On Sunday, July 12 at 3:30pm in Meredith Hall 101 (1316 28th Street), we will screen the digital stories created by our campers at our 2026 Interfaith Youth Leadership Camp. A brief reception will follow.
Below please find information about this year’s camp:
This year (July 8-12) marks the 10th consecutive year of the interfaith youth leadership camp that we program in partnership with the Des Moines Area Religious Council. Campers at the camp learn about religious traditions and interfaith leadership, visit places of worship throughout the metro area, and create digital stories about personal faith experiences (that are screened for the public the last day of the camp). Through generous funding from Drake and DMARC, we provide housing (in the dorms at Drake), food (through Drake’s food service and the places of worship we visit), and a $250 “scholarship.”
Below, you can find a short “teaser” video from past camps and flyers for this year’s camp.
On Thursday, October 15 at 6:00 pm in Aliber 101 (2847 University Ave), Dr. Jill DeTemple, Professor and Altshuler Distinguished Teaching Professor at Southern Methodist University, will lecture on “Capabilities: What International Economic Development Models Explain about Health, Wealth, Religion, and Community in the Early 21st Century United States.”
Is the United States healthy? Is it wealthy? How do we know? This lecture employs approaches used to measure well-being in “developing” nations to explore the relationship between health, wealth, flourishing, and community in religious and economic contexts.
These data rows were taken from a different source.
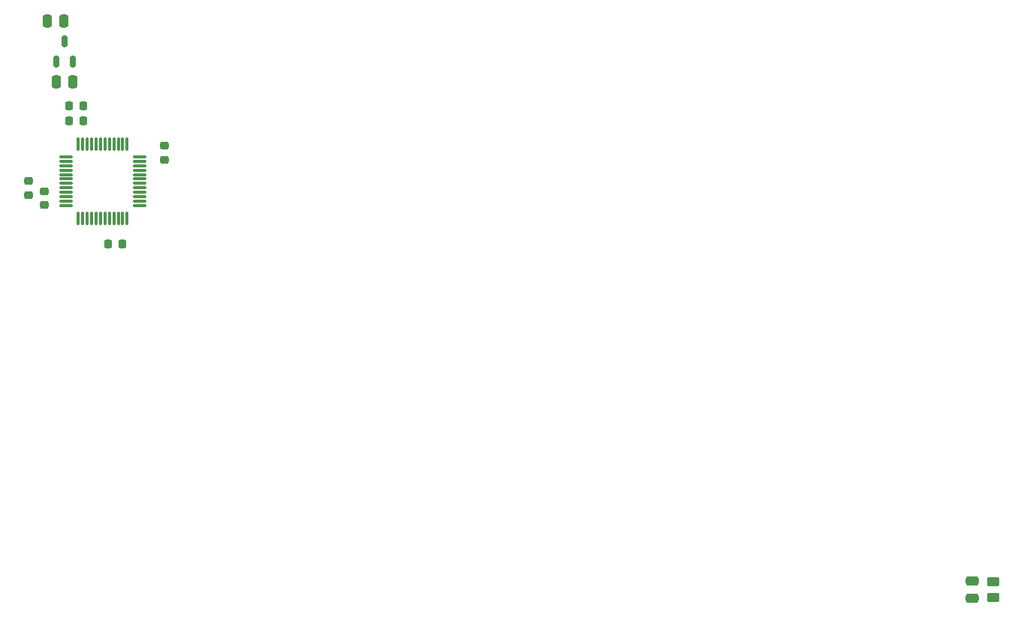
<source format=gbr>
%TF.GenerationSoftware,KiCad,Pcbnew,8.0.2*%
%TF.CreationDate,2025-12-13T15:02:25-08:00*%
%TF.ProjectId,mx-unsaver-main,6d782d75-6e73-4617-9665-722d6d61696e,rev?*%
%TF.SameCoordinates,Original*%
%TF.FileFunction,Paste,Top*%
%TF.FilePolarity,Positive*%
%FSLAX46Y46*%
G04 Gerber Fmt 4.6, Leading zero omitted, Abs format (unit mm)*
G04 Created by KiCad (PCBNEW 8.0.2) date 2025-12-13 15:02:25*
%MOMM*%
%LPD*%
G01*
G04 APERTURE LIST*
G04 Aperture macros list*
%AMRoundRect*
0 Rectangle with rounded corners*
0 $1 Rounding radius*
0 $2 $3 $4 $5 $6 $7 $8 $9 X,Y pos of 4 corners*
0 Add a 4 corners polygon primitive as box body*
4,1,4,$2,$3,$4,$5,$6,$7,$8,$9,$2,$3,0*
0 Add four circle primitives for the rounded corners*
1,1,$1+$1,$2,$3*
1,1,$1+$1,$4,$5*
1,1,$1+$1,$6,$7*
1,1,$1+$1,$8,$9*
0 Add four rect primitives between the rounded corners*
20,1,$1+$1,$2,$3,$4,$5,0*
20,1,$1+$1,$4,$5,$6,$7,0*
20,1,$1+$1,$6,$7,$8,$9,0*
20,1,$1+$1,$8,$9,$2,$3,0*%
G04 Aperture macros list end*
%ADD10RoundRect,0.250000X0.450000X-0.262500X0.450000X0.262500X-0.450000X0.262500X-0.450000X-0.262500X0*%
%ADD11RoundRect,0.250000X0.250000X0.475000X-0.250000X0.475000X-0.250000X-0.475000X0.250000X-0.475000X0*%
%ADD12RoundRect,0.225000X-0.225000X-0.250000X0.225000X-0.250000X0.225000X0.250000X-0.225000X0.250000X0*%
%ADD13RoundRect,0.250000X0.475000X-0.250000X0.475000X0.250000X-0.475000X0.250000X-0.475000X-0.250000X0*%
%ADD14RoundRect,0.225000X0.250000X-0.225000X0.250000X0.225000X-0.250000X0.225000X-0.250000X-0.225000X0*%
%ADD15RoundRect,0.225000X0.225000X0.250000X-0.225000X0.250000X-0.225000X-0.250000X0.225000X-0.250000X0*%
%ADD16RoundRect,0.150000X0.150000X-0.512500X0.150000X0.512500X-0.150000X0.512500X-0.150000X-0.512500X0*%
%ADD17RoundRect,0.075000X0.075000X-0.662500X0.075000X0.662500X-0.075000X0.662500X-0.075000X-0.662500X0*%
%ADD18RoundRect,0.075000X0.662500X-0.075000X0.662500X0.075000X-0.662500X0.075000X-0.662500X-0.075000X0*%
%ADD19RoundRect,0.225000X-0.250000X0.225000X-0.250000X-0.225000X0.250000X-0.225000X0.250000X0.225000X0*%
G04 APERTURE END LIST*
D10*
%TO.C,R1*%
X134923332Y-75002500D03*
X134923332Y-73177500D03*
%TD*%
D11*
%TO.C,C9*%
X31100000Y-16790000D03*
X29200000Y-16790000D03*
%TD*%
D12*
%TO.C,C1*%
X30703055Y-21273872D03*
X32253055Y-21273872D03*
%TD*%
D13*
%TO.C,C3*%
X132556666Y-75040000D03*
X132556666Y-73140000D03*
%TD*%
D12*
%TO.C,C4*%
X30703055Y-19576815D03*
X32253055Y-19576815D03*
%TD*%
D14*
%TO.C,C2*%
X27871810Y-30746285D03*
X27871810Y-29196285D03*
%TD*%
D15*
%TO.C,C7*%
X36655000Y-35120000D03*
X35105000Y-35120000D03*
%TD*%
D16*
%TO.C,U2*%
X29200000Y-14527500D03*
X31100000Y-14527500D03*
X30150000Y-12252500D03*
%TD*%
D17*
%TO.C,U1*%
X31720000Y-32202500D03*
X32220000Y-32202500D03*
X32720000Y-32202500D03*
X33220000Y-32202500D03*
X33720000Y-32202500D03*
X34220000Y-32202500D03*
X34720000Y-32202500D03*
X35220000Y-32202500D03*
X35720000Y-32202500D03*
X36220000Y-32202500D03*
X36720000Y-32202500D03*
X37220000Y-32202500D03*
D18*
X38632500Y-30790000D03*
X38632500Y-30290000D03*
X38632500Y-29790000D03*
X38632500Y-29290000D03*
X38632500Y-28790000D03*
X38632500Y-28290000D03*
X38632500Y-27790000D03*
X38632500Y-27290000D03*
X38632500Y-26790000D03*
X38632500Y-26290000D03*
X38632500Y-25790000D03*
X38632500Y-25290000D03*
D17*
X37220000Y-23877500D03*
X36720000Y-23877500D03*
X36220000Y-23877500D03*
X35720000Y-23877500D03*
X35220000Y-23877500D03*
X34720000Y-23877500D03*
X34220000Y-23877500D03*
X33720000Y-23877500D03*
X33220000Y-23877500D03*
X32720000Y-23877500D03*
X32220000Y-23877500D03*
X31720000Y-23877500D03*
D18*
X30307500Y-25290000D03*
X30307500Y-25790000D03*
X30307500Y-26290000D03*
X30307500Y-26790000D03*
X30307500Y-27290000D03*
X30307500Y-27790000D03*
X30307500Y-28290000D03*
X30307500Y-28790000D03*
X30307500Y-29290000D03*
X30307500Y-29790000D03*
X30307500Y-30290000D03*
X30307500Y-30790000D03*
%TD*%
D11*
%TO.C,C8*%
X30100000Y-9990000D03*
X28200000Y-9990000D03*
%TD*%
D14*
%TO.C,C6*%
X26104043Y-29585000D03*
X26104043Y-28035000D03*
%TD*%
D19*
%TO.C,C5*%
X41390000Y-24055000D03*
X41390000Y-25605000D03*
%TD*%
M02*

</source>
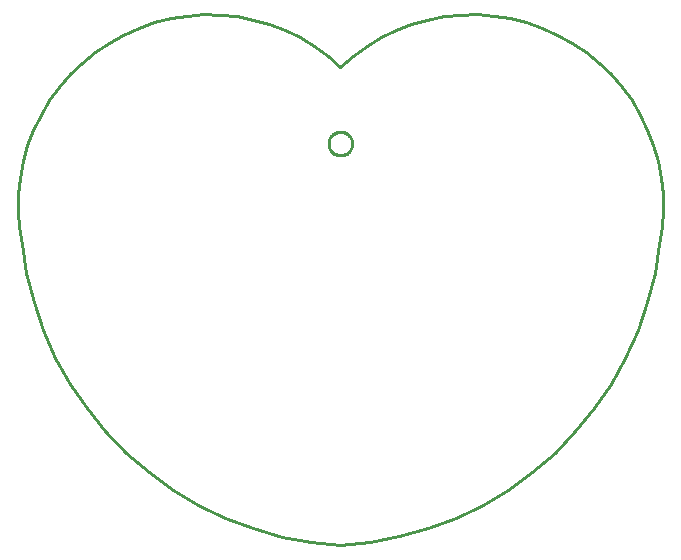
<source format=gbr>
G04 EAGLE Gerber RS-274X export*
G75*
%MOMM*%
%FSLAX34Y34*%
%LPD*%
%AMOC8*
5,1,8,0,0,1.08239X$1,22.5*%
G01*
%ADD10C,0.254000*%


D10*
X-270000Y-85000D02*
X-269998Y-85014D01*
X-265996Y-109895D01*
X-259841Y-134333D01*
X-251579Y-158141D01*
X-241273Y-181139D01*
X-229002Y-203151D01*
X-214860Y-224010D01*
X-198953Y-243556D01*
X-181403Y-261643D01*
X-162344Y-278130D01*
X-141920Y-292894D01*
X-120287Y-305821D01*
X-97610Y-316814D01*
X-74061Y-325789D01*
X-49819Y-332677D01*
X-25069Y-337426D01*
X0Y-340000D01*
X14Y-339999D01*
X25083Y-337424D01*
X49832Y-332674D01*
X74074Y-325785D01*
X97622Y-316809D01*
X120299Y-305815D01*
X141931Y-292886D01*
X162354Y-278122D01*
X181413Y-261633D01*
X198962Y-243546D01*
X214868Y-223999D01*
X229009Y-203139D01*
X241279Y-181127D01*
X251584Y-158129D01*
X259845Y-134320D01*
X265999Y-109882D01*
X270000Y-85000D01*
X270003Y-84986D01*
X272225Y-71036D01*
X273224Y-56945D01*
X272990Y-42821D01*
X271526Y-28771D01*
X268843Y-14901D01*
X264962Y-1319D01*
X259911Y11874D01*
X253730Y24576D01*
X246466Y36691D01*
X238173Y48127D01*
X228915Y58797D01*
X218762Y68619D01*
X207792Y77519D01*
X196088Y85429D01*
X183739Y92289D01*
X170840Y98046D01*
X157487Y102658D01*
X143784Y106088D01*
X129833Y108310D01*
X115742Y109308D01*
X101618Y109075D01*
X87568Y107611D01*
X73698Y104928D01*
X60116Y101047D01*
X46923Y95996D01*
X34221Y89815D01*
X22106Y82551D01*
X10670Y74258D01*
X0Y65000D01*
X-10Y65010D01*
X-10680Y74267D01*
X-22117Y82558D01*
X-34233Y89822D01*
X-46936Y96002D01*
X-60129Y101051D01*
X-73712Y104931D01*
X-87581Y107613D01*
X-101632Y109076D01*
X-115756Y109308D01*
X-129847Y108309D01*
X-143797Y106085D01*
X-157500Y102654D01*
X-170852Y98041D01*
X-183752Y92283D01*
X-196100Y85422D01*
X-207803Y77511D01*
X-218773Y68610D01*
X-228925Y58787D01*
X-238182Y48117D01*
X-246474Y36680D01*
X-253737Y24564D01*
X-259917Y11861D01*
X-264966Y-1332D01*
X-268846Y-14915D01*
X-271528Y-28784D01*
X-272991Y-42835D01*
X-273223Y-56959D01*
X-272224Y-71050D01*
X-270000Y-85000D01*
X10000Y-437D02*
X9924Y-1307D01*
X9772Y-2166D01*
X9546Y-3010D01*
X9248Y-3830D01*
X8879Y-4622D01*
X8442Y-5378D01*
X7941Y-6093D01*
X7380Y-6762D01*
X6762Y-7380D01*
X6093Y-7941D01*
X5378Y-8442D01*
X4622Y-8879D01*
X3830Y-9248D01*
X3010Y-9546D01*
X2166Y-9772D01*
X1307Y-9924D01*
X437Y-10000D01*
X-437Y-10000D01*
X-1307Y-9924D01*
X-2166Y-9772D01*
X-3010Y-9546D01*
X-3830Y-9248D01*
X-4622Y-8879D01*
X-5378Y-8442D01*
X-6093Y-7941D01*
X-6762Y-7380D01*
X-7380Y-6762D01*
X-7941Y-6093D01*
X-8442Y-5378D01*
X-8879Y-4622D01*
X-9248Y-3830D01*
X-9546Y-3010D01*
X-9772Y-2166D01*
X-9924Y-1307D01*
X-10000Y-437D01*
X-10000Y437D01*
X-9924Y1307D01*
X-9772Y2166D01*
X-9546Y3010D01*
X-9248Y3830D01*
X-8879Y4622D01*
X-8442Y5378D01*
X-7941Y6093D01*
X-7380Y6762D01*
X-6762Y7380D01*
X-6093Y7941D01*
X-5378Y8442D01*
X-4622Y8879D01*
X-3830Y9248D01*
X-3010Y9546D01*
X-2166Y9772D01*
X-1307Y9924D01*
X-437Y10000D01*
X437Y10000D01*
X1307Y9924D01*
X2166Y9772D01*
X3010Y9546D01*
X3830Y9248D01*
X4622Y8879D01*
X5378Y8442D01*
X6093Y7941D01*
X6762Y7380D01*
X7380Y6762D01*
X7941Y6093D01*
X8442Y5378D01*
X8879Y4622D01*
X9248Y3830D01*
X9546Y3010D01*
X9772Y2166D01*
X9924Y1307D01*
X10000Y437D01*
X10000Y-437D01*
M02*

</source>
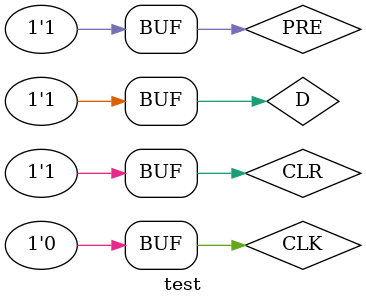
<source format=v>
`timescale 1ns / 1ps


module test;

	// Inputs
	reg D;
	reg PRE;
	reg CLR;
	reg CLK;

	// Outputs
	wire Q;
	wire Qn;

	// Instantiate the Unit Under Test (UUT)
	demo09 uut (
		.D(D), 
		.PRE(PRE), 
		.CLR(CLR), 
		.CLK(CLK), 
		.Q(Q), 
		.Qn(Qn)
	);

	initial begin
		// Initialize Inputs
		D = 0;
		PRE = 0;
		CLR = 0;
		CLK = 0;

		// Wait 100 ns for global reset to finish
		#100;
        
		// Add stimulus here
		#100;
		PRE = 1;CLR = 0;CLK = 0;D = 0;
		
		#100;
		PRE = 0;CLR = 1;CLK = 0;D = 0;
		
		#100;
		PRE = 1;CLR = 1;CLK = 0;D = 1;
		
		#100;
		PRE = 1;CLR = 1;D = 0;
		
		#100;
		PRE = 1;CLR = 1;D = 1;

	end
      
endmodule


</source>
While Max Weber, Karl Marx, and Robert Putnam worried about the instrumentalized, rationalized place of religion or its absence in capitalist systems, economists, philosophers, and practitioners of international economic development proposed integrated models of economic advancement that framed prosperity in terms of flourishing, community, and capabilities often tied to religious ideals. What might this mean for the contemporary United States when religious, financial, and social systems are struggling in the face of political polarization, globalization, and demographic and environmental change?
Dr. Jill DeTemple is Professor and Altshuler Distinguished Teaching Professor in the Department of Religious Studies at Southern Methodist University. She received her B. A. in Asian Studies from Bowdoin College, her M. T. S. in Christianity and Culture from Harvard Divinity School, and her Ph.D. in Religion and Culture from the University of North Carolina at Chapel Hill. Her research interests include faith-based economic development, Latin American religions, Pentecostalism, and the use of dialogue in classrooms to promote intellectual humility, conviction, civic engagement, and deep learning. She is the authoror co-author of three books, most recently The Dialogic Classroom: Revolutionary Listening for Curiosity, Engagement, and Deep Learning (Taylor & Francis, 2025), which focuses on a dialogic pedagogy that she hopes will help make college better for everyone.
On Thursday, November 19 at 6:00 pm in Aliber 101 (2847 University Ave), Dr. Sudev Sheth, Senior Lecturer of International Studies at the Lauder Institute and the Wharton School and Senior Lecturer in the Department of History at the University of Pennsylvania, will lecture on “Who Owns Wealth? Gandhi’s Answer to Capitalism.”
Who owns wealth, and what responsibilities come with creating it? While modern debates about capitalism often focus on markets versus government, Gandhi offered a strikingly different perspective. He argued that wealth should not be viewed as absolute private property but as a trust held on behalf of society. Drawing on the stories of some of India’s most influential business families, this lecture explores Gandhi’s idea of “trusteeship” and how it shaped generations of entrepreneurs. It concludes by considering what Gandhi’s vision might contribute to contemporary debates about business, inequality, and corporate purpose.
Dr. Sudev Sheth is Senior Lecturer of International Studies at the Lauder Institute and the Wharton School, and Senior Lecturer in the Department of History at the University of Pennsylvania. His research explores the history of capitalism in India through the lives of merchants, entrepreneurs, and business families. Combining literary sources, archival manuscripts, and business records, he investigates how commerce has influenced culture, politics, and urban life. His current work traces merchant life in Ahmedabad across centuries while exploring the ways business gives form to cities and ideas. He is the author of Bankrolling Empire: Family Fortunes and Political Transformation in Mughal India(Cambridge University Press, 2024).
On Thursday, March 25, 2027 at 6:00 pm in Aliber 101 (2847 University Ave), Nimi Wariboko, Walter G. Muelder Professor of Social Ethics at Boston University, will lecture on “Global Dollar and War: Trump’s Resignification of America’s Empire.”
Dr. Nimi Wariboko is a public intellectual, poet, and scholar with multiple dimensions of competence: philosophical, economic, political, historical, literary, and theological. His scholarship is innovative, impactful, and prodigious. He is the Walter G. Muelder Professor of Social Ethics at Boston University School of Theology and Director of the African Studies Center at the Pardee School of Global Studies, Boston University. He is a transtylistic poet and a transdisciplinary scholar. Before his academic career began decades ago, he was an investment banker in Lagos and on Wall Street.